• [PROBLEM] In how many lines of the listing does the string "state" appear? Give only the number.

• [EXTRACTED ENTRIES]
▽

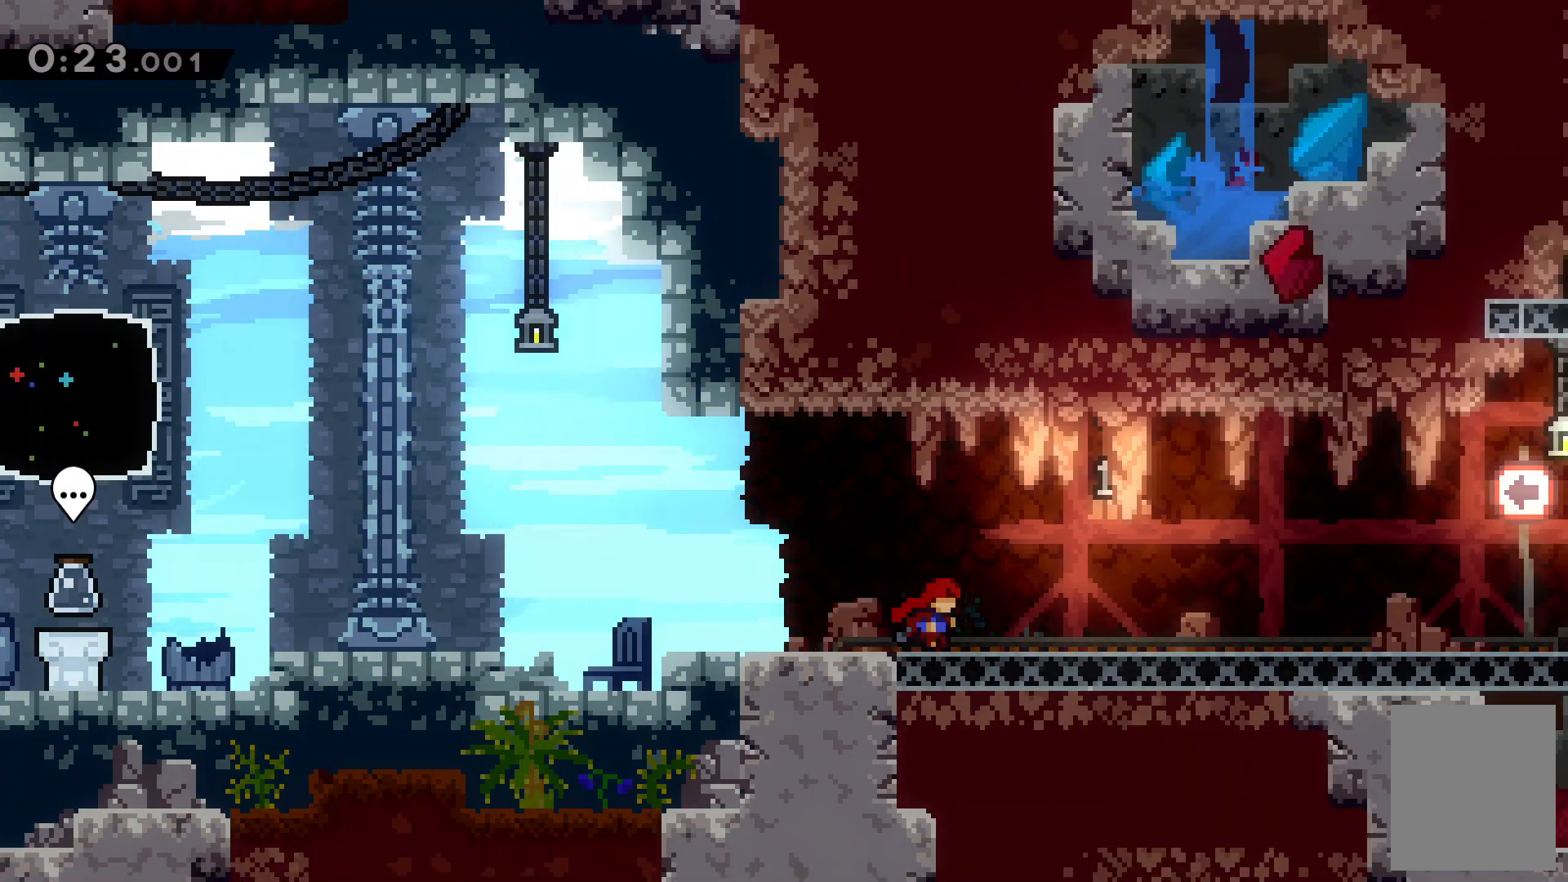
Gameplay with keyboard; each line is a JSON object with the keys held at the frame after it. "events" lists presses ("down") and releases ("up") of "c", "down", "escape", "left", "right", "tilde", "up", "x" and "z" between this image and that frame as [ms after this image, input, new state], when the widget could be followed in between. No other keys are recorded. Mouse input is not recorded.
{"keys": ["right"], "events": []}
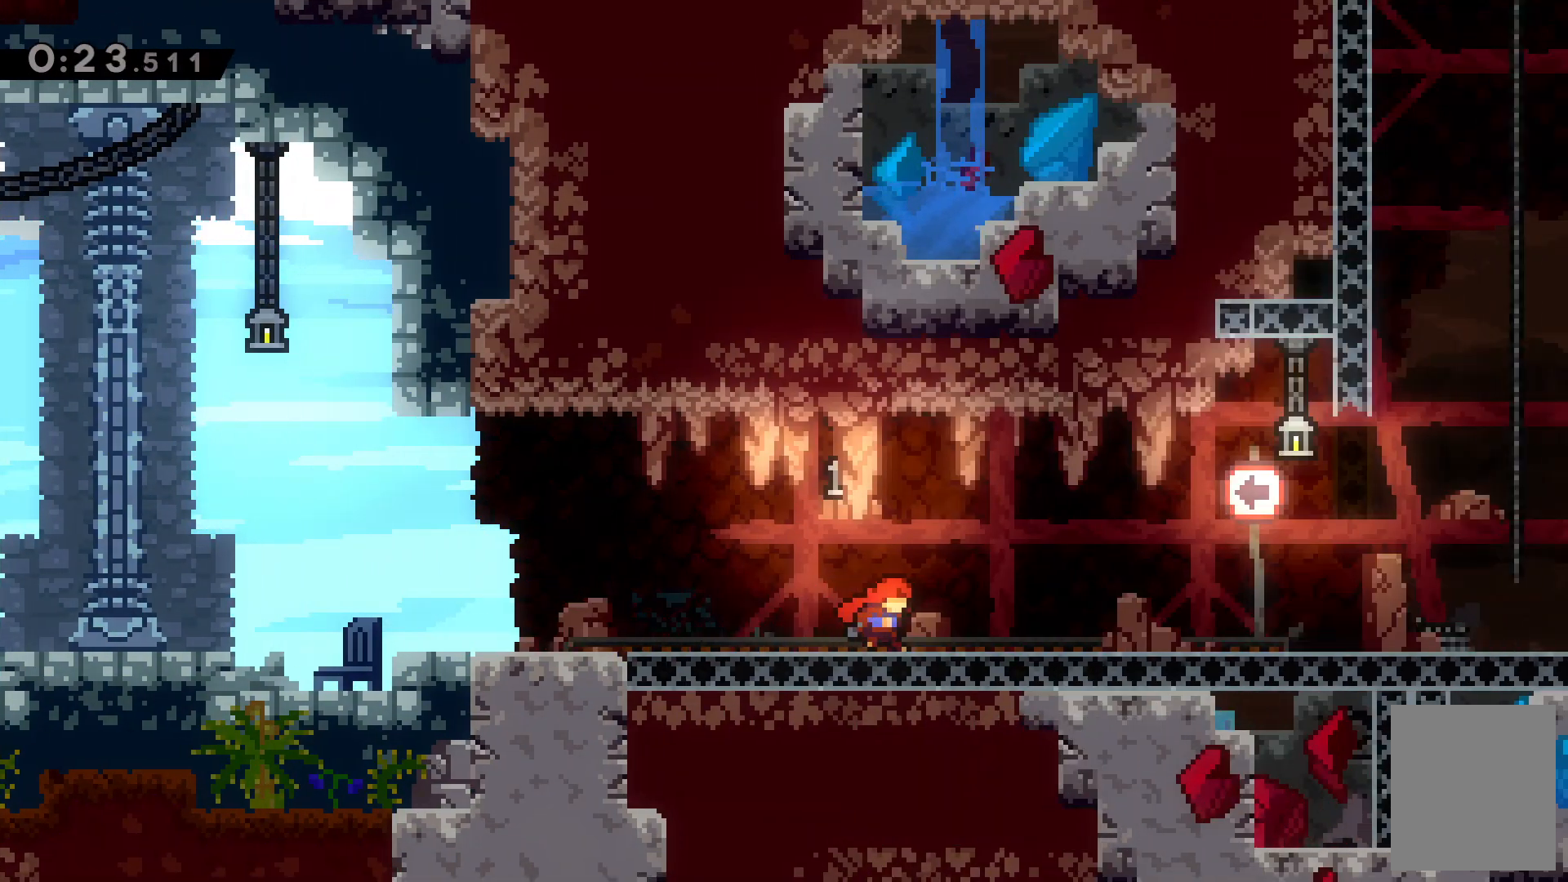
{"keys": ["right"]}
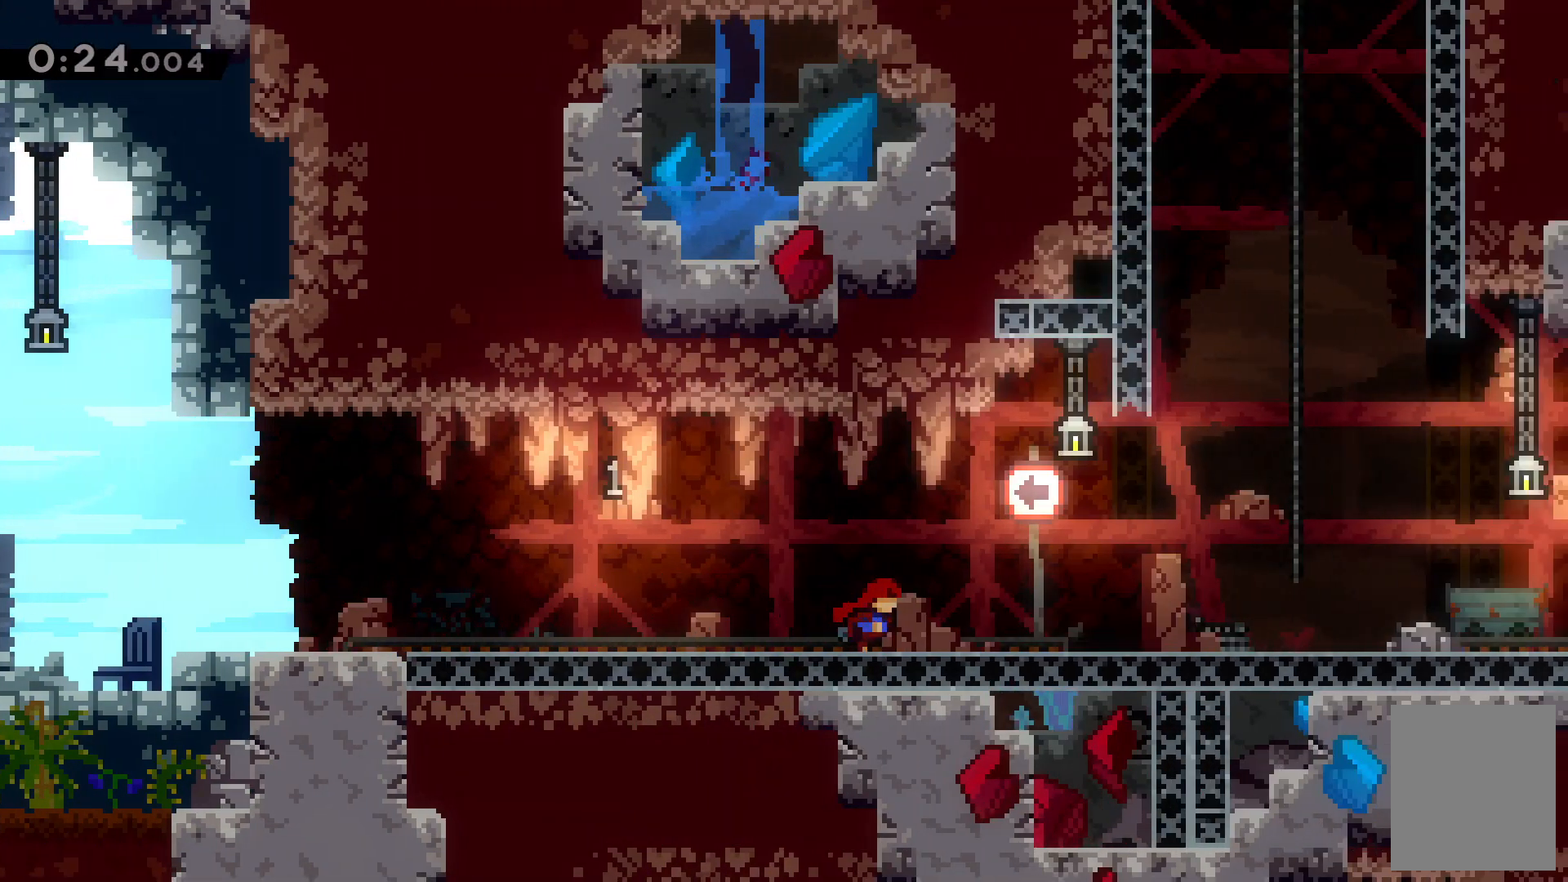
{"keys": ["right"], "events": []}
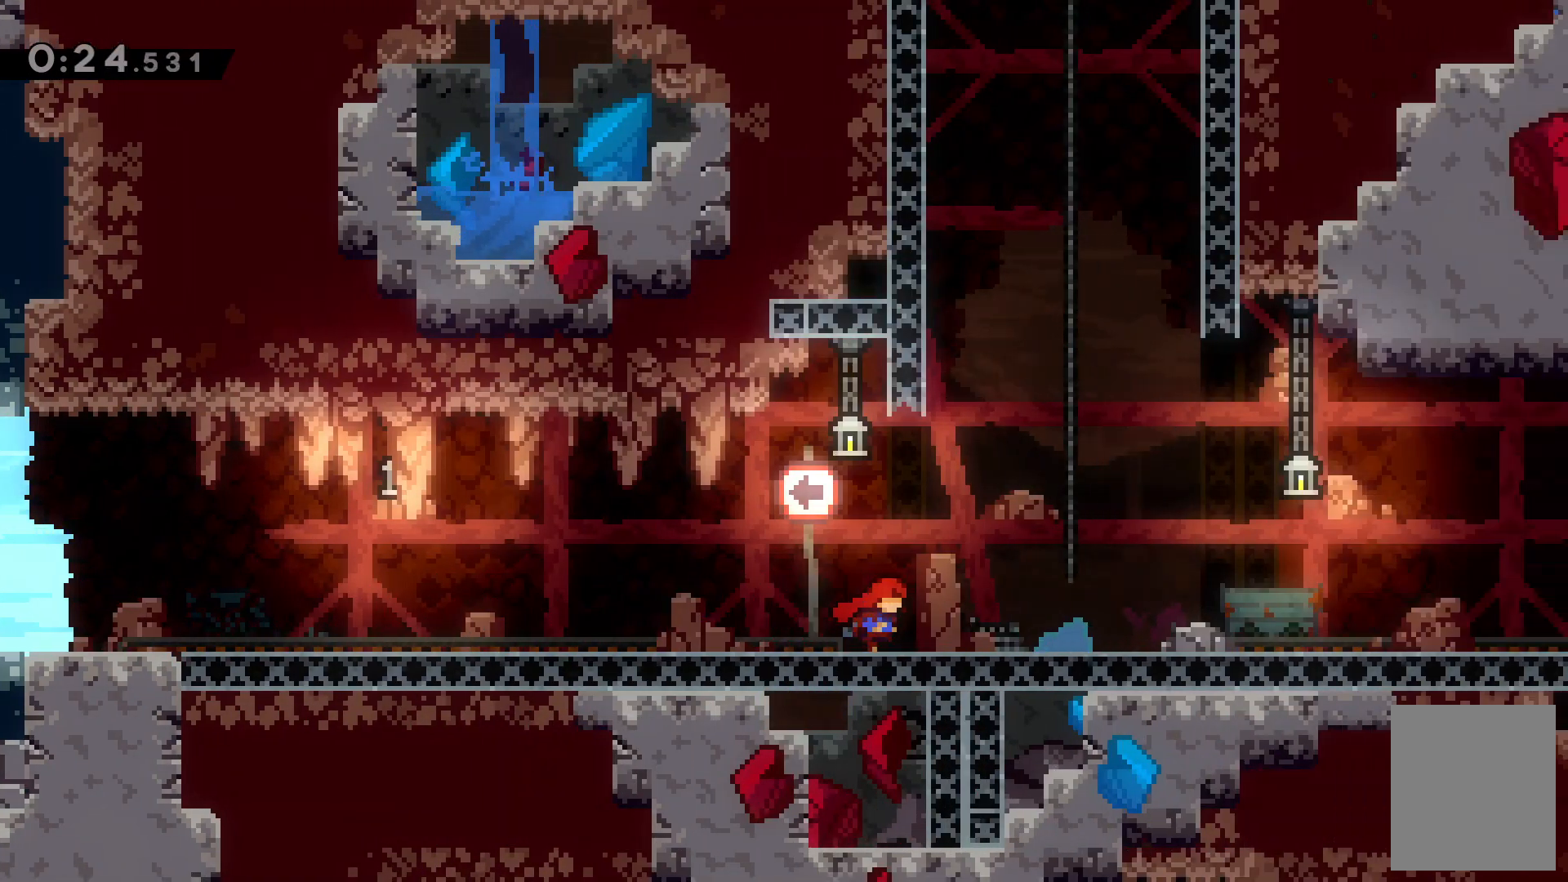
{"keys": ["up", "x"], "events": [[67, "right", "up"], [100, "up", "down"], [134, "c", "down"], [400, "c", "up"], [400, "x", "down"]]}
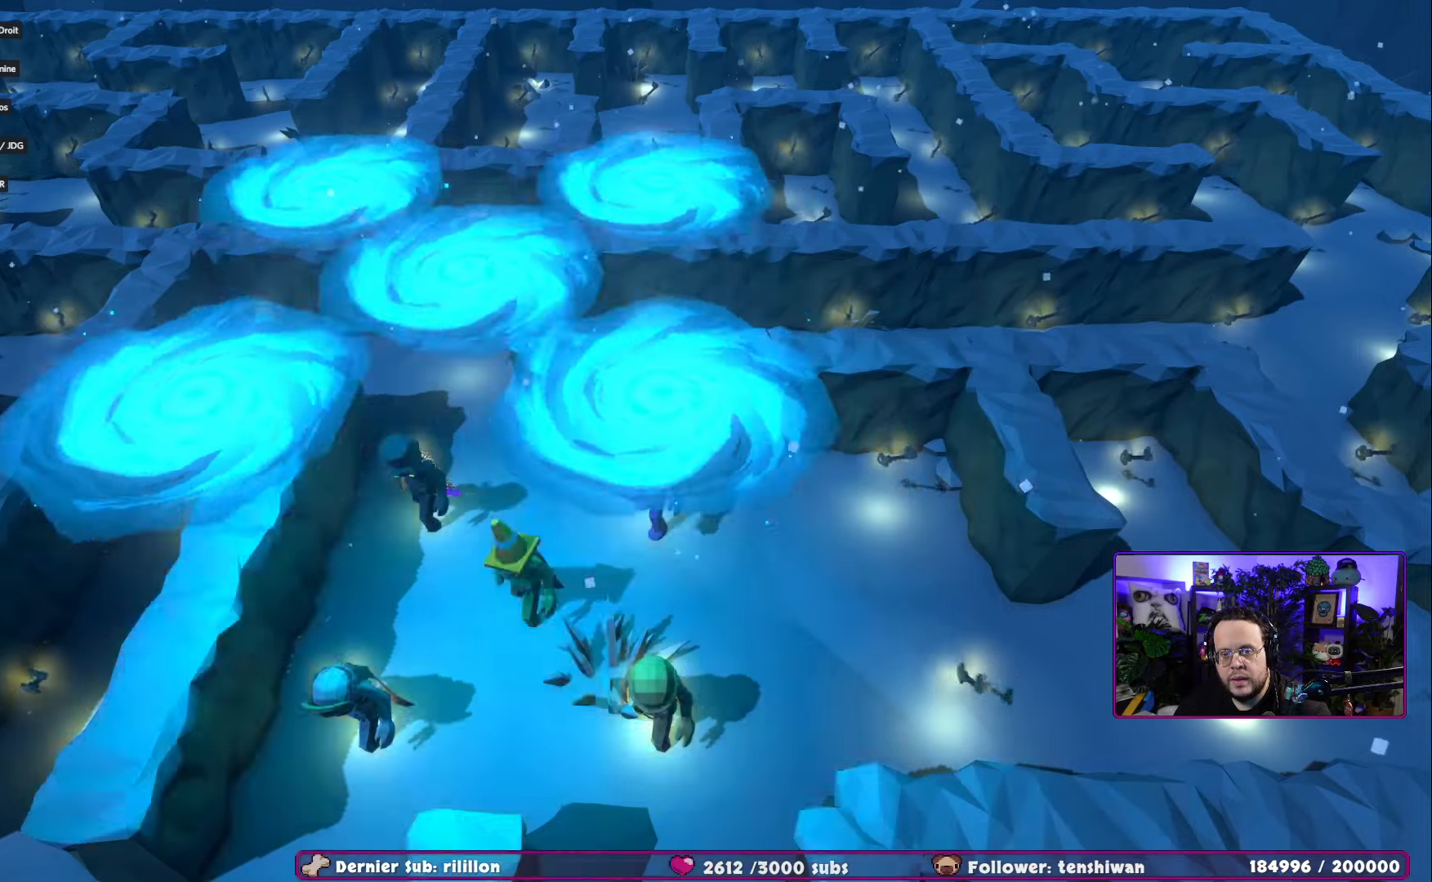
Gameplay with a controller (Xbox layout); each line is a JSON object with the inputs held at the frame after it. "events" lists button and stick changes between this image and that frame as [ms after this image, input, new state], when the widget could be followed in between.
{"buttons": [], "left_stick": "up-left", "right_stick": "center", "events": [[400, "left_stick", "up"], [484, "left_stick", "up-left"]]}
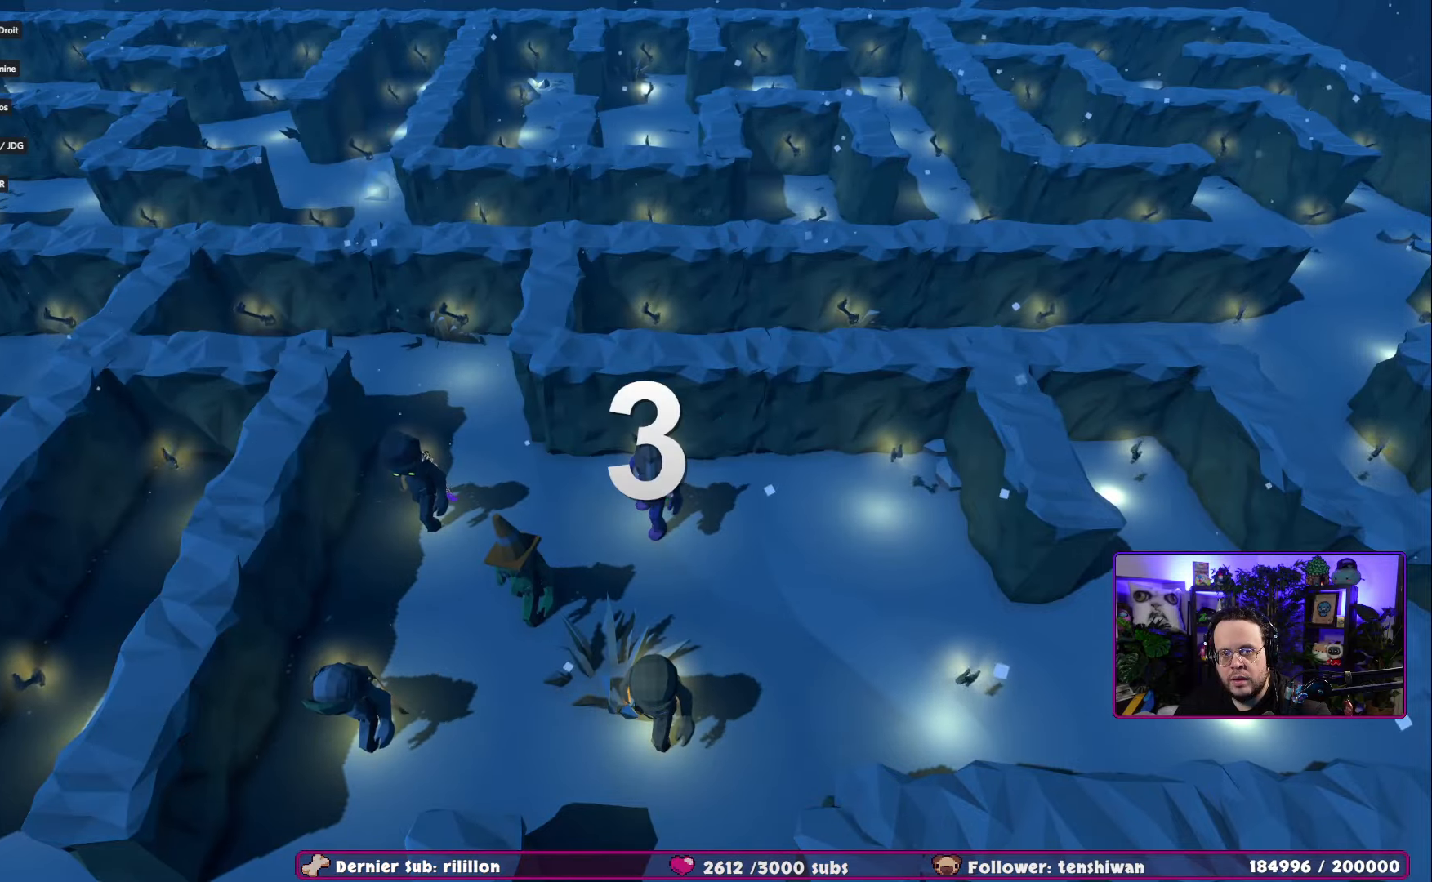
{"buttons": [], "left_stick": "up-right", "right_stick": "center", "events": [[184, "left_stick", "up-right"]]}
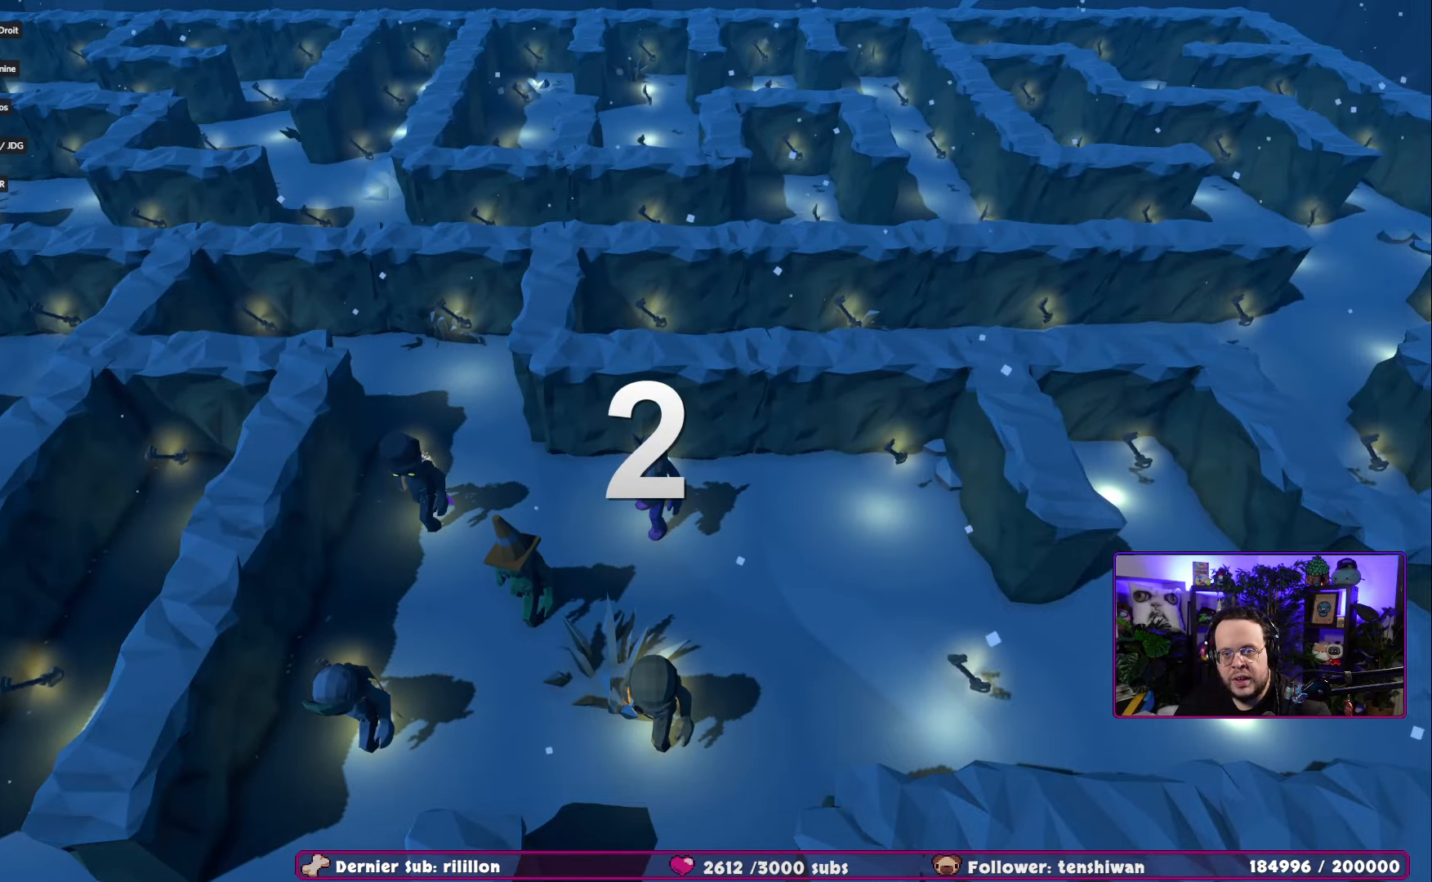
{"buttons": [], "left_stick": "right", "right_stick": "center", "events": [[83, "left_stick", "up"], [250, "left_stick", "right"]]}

△

• [EXERCISE OUTPUT] 2